## Task item
Render everything in the material from the line containing "PHHT - Park Hills Heights Real Estate" down to the line containing "RC - Artesia Real Estate", both included, as a JSON list of strings with one string per line. Leave out any blank lines.

══ Data for the task ══

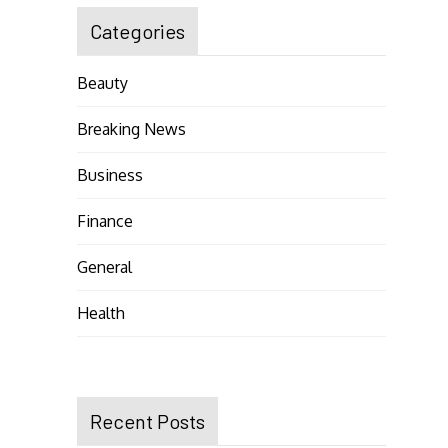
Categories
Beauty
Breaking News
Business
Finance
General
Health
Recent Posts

═══
══ Data for the task ══

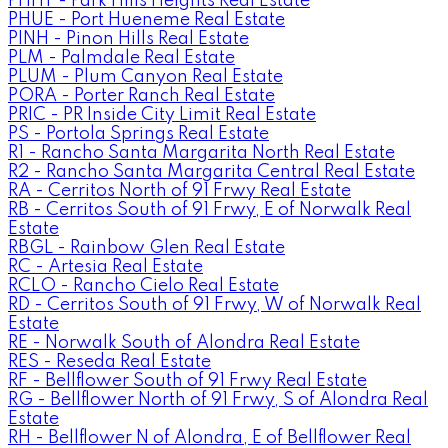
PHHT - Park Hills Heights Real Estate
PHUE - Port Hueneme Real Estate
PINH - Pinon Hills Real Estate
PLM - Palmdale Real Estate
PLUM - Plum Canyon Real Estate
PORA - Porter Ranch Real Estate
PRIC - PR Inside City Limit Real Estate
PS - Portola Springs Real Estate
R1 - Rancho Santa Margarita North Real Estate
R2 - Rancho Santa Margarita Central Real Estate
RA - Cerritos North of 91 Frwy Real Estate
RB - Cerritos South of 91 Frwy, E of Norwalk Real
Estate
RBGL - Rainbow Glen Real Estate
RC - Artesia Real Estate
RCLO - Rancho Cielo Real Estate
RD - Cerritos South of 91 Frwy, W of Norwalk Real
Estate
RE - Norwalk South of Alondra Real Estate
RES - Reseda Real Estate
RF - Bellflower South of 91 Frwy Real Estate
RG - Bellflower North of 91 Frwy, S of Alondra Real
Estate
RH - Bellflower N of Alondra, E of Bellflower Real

═══

## Answer to this exercise
[
  "PHHT - Park Hills Heights Real Estate",
  "PHUE - Port Hueneme Real Estate",
  "PINH - Pinon Hills Real Estate",
  "PLM - Palmdale Real Estate",
  "PLUM - Plum Canyon Real Estate",
  "PORA - Porter Ranch Real Estate",
  "PRIC - PR Inside City Limit Real Estate",
  "PS - Portola Springs Real Estate",
  "R1 - Rancho Santa Margarita North Real Estate",
  "R2 - Rancho Santa Margarita Central Real Estate",
  "RA - Cerritos North of 91 Frwy Real Estate",
  "RB - Cerritos South of 91 Frwy, E of Norwalk Real",
  "Estate",
  "RBGL - Rainbow Glen Real Estate",
  "RC - Artesia Real Estate"
]